During the early 1960s, he had a relationship with Judith Campbell Exner, who had previously dated Frank Sinatra and would later have an affair with mobster Sam Giancana. Fittingly, the details of her relationship with the president became public in a swirl of intrigue. Her story came out in 1975, when the Senate was investigating whether JFK had tried to use the Mafia to oust Fidel Castro in Cuba.
Context affects how we see a scandal
Over time, historians have come to understand a couple of these supposedly “consensual” presidential affairs to be coercive.
Though Sally Hemings was once known as Thomas Jefferson’s “mistress,” today’s scholars emphasize that the enslaved Hemings had no legal right to consent to or decline sex with him. Similarly, Grover Cleveland’s illegitimate child with a woman named Maria Halpin wasn’t widely understood as rape until recently (in an affidavit, she said he’d impregnated her “[b]y use of force and violence and without my consent”). And today, some liberal writers have called on Democrats to reevaluate the claims made against Bill Clinton.
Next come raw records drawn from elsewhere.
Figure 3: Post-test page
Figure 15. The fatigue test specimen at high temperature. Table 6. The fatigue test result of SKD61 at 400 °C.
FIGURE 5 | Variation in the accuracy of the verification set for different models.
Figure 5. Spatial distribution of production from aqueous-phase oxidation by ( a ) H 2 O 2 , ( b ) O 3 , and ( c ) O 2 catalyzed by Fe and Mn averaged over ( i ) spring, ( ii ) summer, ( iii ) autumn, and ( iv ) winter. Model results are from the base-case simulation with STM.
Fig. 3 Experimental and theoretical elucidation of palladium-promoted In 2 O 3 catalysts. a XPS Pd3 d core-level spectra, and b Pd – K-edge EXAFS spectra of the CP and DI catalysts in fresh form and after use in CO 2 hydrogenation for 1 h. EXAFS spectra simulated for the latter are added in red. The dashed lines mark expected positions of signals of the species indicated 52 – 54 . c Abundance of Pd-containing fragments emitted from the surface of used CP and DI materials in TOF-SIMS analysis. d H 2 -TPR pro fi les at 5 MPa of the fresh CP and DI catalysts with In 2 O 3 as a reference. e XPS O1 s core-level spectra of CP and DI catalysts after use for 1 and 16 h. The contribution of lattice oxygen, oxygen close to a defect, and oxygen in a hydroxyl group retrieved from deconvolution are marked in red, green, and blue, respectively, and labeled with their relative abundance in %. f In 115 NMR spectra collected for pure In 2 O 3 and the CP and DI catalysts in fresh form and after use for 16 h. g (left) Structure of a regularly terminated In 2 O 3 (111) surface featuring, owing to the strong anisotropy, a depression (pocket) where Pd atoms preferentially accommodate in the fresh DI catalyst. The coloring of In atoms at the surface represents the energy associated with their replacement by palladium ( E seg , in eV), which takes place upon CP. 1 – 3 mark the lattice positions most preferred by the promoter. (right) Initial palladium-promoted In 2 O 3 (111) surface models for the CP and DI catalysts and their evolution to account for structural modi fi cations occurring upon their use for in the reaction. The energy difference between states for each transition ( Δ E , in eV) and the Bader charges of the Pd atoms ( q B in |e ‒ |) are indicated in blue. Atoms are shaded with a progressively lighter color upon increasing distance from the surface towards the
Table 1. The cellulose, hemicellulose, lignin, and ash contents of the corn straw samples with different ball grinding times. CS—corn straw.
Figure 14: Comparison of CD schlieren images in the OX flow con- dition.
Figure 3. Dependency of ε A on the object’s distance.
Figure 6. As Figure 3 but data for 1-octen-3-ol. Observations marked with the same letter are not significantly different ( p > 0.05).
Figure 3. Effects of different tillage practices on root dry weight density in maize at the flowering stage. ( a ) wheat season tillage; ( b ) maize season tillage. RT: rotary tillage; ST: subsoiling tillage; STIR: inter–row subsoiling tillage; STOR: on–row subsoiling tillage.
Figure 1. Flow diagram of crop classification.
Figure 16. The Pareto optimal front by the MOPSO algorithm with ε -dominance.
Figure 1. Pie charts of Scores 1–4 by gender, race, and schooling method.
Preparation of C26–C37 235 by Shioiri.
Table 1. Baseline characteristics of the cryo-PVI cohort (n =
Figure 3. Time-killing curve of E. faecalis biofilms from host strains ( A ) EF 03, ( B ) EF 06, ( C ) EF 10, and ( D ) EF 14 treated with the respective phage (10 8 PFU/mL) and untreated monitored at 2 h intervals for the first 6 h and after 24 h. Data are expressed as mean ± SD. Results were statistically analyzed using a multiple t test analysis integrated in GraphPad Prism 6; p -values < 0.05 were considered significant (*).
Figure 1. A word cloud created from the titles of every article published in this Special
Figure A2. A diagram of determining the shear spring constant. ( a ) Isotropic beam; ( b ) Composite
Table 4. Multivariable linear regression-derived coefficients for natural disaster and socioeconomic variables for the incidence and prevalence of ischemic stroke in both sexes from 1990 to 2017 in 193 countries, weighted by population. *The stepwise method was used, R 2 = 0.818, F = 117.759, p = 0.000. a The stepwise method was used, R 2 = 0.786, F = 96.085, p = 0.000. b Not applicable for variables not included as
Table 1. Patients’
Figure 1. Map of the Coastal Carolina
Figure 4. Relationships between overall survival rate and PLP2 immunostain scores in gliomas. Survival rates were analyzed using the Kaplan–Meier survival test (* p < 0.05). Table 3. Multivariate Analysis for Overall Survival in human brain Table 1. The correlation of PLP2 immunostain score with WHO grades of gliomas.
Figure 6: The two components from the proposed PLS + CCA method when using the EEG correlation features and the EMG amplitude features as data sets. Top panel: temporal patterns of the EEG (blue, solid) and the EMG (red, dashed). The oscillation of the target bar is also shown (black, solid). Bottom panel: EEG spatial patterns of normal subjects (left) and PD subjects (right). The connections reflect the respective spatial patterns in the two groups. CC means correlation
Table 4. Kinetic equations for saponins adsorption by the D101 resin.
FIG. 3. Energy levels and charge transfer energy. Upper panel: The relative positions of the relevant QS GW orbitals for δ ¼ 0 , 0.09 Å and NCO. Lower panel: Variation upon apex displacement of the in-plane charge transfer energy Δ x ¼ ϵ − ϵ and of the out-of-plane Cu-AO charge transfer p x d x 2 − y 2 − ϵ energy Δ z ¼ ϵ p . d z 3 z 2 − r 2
During his campaign and presidency, Donald Trump has been accused of sexual harassment or assault by at least 16 women, and separately linked to two consensual affairs. In particular, adult film actress Stormy Daniels has received a lot of media coverage for her assertion that Trump tried to cover up their consensual tryst with her with a non-disclosure agreement (NDA), then disregarded its terms.
As with Clinton, it’s not the affair itself, but rather the cover-up, that could get Trump in legal trouble. However, Dagnes is doubtful that the Stormy Daniels legal challenge will end up impacting Trump or his fans’ opinion of him in a major way. As an illustration, she points to a 1994 article by Tony Kornheiser in The Washington Post: “if there were a story tomorrow involving Bill Clinton, a vat of lime Jell-O, two orangutans and the June Taylor Dancers, almost everybody in America would: a. believe it; and, b. not care.”
To be sure, there are plenty of people who do care about the claims made about Trump. But as he once said of his supporters, “I could stand in the middle of 5th Avenue and shoot somebody and I wouldn’t lose voters.”